Passage provided:
--- --- ---

# Iphone video sucks



## Milo303 (Apr 6, 2009)

My iphone videos come out just fine....

He did something wrong somewhere 

Which iphone does he have? I have the 4 and it shoots great video for a phone


----------



## moobox (Feb 14, 2011)

If he e-mailed it the video probably got compressed or something. Get him to plug his iPhone into his computer and synch his photos/videos to iPhoto. Then copy and paste the video from iPhoto to his desktop or whatever. From there you can e-mail it from a normal client, throw it on a disk or a USB drive.


----------



## IdahoFreshies (Jul 9, 2011)

i had the same problem with my friends phone. you have to download it straight off the phone then you can email it. sending it straight from the phone gives it a terrible quality.


----------



## ThunderChunky (Oct 1, 2011)

What about sending it to youtube or Facebook. It'll probabaly still compress it huh?

--- --- ---

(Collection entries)
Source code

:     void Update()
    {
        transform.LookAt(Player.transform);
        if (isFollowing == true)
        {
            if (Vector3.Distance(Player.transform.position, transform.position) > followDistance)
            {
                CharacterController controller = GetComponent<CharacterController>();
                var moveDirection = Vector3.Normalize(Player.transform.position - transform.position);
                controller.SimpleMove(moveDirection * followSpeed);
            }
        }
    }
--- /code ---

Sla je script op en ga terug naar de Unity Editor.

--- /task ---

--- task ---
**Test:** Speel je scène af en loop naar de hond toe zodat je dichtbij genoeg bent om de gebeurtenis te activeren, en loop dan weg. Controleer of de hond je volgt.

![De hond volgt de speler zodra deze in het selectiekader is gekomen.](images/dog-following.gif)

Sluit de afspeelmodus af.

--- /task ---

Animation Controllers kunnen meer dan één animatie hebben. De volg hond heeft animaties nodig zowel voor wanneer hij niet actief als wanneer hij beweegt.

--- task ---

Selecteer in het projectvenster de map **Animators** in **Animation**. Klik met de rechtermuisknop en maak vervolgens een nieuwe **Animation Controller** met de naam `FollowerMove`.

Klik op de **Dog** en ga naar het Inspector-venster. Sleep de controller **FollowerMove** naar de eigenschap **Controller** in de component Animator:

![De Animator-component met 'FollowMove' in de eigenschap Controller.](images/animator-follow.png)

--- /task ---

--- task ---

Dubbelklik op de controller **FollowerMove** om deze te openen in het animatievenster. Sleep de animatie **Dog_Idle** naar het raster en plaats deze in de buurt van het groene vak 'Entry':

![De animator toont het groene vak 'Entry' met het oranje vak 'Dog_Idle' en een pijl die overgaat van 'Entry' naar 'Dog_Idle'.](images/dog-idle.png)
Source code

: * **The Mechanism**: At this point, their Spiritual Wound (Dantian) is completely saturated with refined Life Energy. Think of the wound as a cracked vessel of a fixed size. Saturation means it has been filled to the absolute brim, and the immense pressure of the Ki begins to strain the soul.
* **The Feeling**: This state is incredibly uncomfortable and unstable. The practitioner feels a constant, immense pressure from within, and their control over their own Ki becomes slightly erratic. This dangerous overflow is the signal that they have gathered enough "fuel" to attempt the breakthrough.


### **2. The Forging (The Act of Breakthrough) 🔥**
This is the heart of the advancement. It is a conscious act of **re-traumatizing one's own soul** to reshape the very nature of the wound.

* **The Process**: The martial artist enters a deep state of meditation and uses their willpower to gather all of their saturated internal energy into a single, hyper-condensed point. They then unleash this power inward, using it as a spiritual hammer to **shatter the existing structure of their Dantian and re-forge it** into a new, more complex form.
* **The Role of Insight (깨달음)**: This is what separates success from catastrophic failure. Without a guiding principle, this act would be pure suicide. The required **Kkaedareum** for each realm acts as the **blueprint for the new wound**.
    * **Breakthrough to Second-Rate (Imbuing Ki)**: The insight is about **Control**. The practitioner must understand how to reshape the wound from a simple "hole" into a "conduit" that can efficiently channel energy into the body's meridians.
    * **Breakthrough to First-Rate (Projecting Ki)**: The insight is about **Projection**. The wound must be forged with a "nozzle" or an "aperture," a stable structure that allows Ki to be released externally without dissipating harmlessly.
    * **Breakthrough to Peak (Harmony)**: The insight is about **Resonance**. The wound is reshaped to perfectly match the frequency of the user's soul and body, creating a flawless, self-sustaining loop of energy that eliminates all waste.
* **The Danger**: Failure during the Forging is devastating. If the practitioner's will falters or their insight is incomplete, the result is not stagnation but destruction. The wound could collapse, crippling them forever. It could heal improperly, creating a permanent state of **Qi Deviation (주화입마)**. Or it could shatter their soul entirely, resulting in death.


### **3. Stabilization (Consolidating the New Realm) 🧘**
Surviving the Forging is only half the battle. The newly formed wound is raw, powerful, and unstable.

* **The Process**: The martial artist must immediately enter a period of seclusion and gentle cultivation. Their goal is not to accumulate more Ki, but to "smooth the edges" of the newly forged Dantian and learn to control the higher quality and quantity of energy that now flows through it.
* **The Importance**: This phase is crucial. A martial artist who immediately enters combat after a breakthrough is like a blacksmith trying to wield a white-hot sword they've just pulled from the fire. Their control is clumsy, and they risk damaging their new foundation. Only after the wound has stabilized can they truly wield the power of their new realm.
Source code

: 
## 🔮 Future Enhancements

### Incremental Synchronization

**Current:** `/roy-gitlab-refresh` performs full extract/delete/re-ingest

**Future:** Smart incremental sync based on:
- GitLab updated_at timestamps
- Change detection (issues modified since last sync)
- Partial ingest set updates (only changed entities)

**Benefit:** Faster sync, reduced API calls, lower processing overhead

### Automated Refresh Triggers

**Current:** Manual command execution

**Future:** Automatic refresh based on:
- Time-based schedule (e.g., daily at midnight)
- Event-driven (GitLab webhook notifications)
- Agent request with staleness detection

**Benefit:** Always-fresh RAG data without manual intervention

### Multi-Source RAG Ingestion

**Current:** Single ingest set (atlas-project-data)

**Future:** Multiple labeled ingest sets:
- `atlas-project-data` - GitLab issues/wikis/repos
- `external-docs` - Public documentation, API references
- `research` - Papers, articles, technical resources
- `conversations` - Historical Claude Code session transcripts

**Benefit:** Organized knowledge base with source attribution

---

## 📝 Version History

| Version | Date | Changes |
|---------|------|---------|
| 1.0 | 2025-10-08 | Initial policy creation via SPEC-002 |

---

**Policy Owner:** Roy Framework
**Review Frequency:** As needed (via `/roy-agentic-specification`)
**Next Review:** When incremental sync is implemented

--- --- ---

Work request 1:
From the forum thread on iPhone video quality, write out the passage that begins with the words "Which iphone does" and ends with "a USB drive.".
Work request 2:
Write what comes next in the forum thread on iPhone video quality, continuing after its final post.

Task output 1:
Which iphone does he have? I have the 4 and it shoots great video for a phone


----------



## moobox (Feb 14, 2011)

If he e-mailed it the video probably got compressed or something. Get him to plug his iPhone into his computer and synch his photos/videos to iPhoto. Then copy and paste the video from iPhoto to his desktop or whatever. From there you can e-mail it from a normal client, throw it on a disk or a USB drive.

Task output 2:
----------



## Milo303 (Apr 6, 2009)

ThunderChunky said:


> What about sending it to youtube or Facebook. It'll probabaly still compress it huh?


I used to send video from my phone to FB all the time when I used FB. Never had any issues....


----------



## Leo (Nov 24, 2009)

Uploading to YouTube directly from the phone works fine. Facebook compresses video though. Less noticeable for non 4S iPhones though. I had a 3GS and now a 4S. My 4S videos look worse when uploaded to FB from the phone.

Putting them onto a computer before any upload is always better.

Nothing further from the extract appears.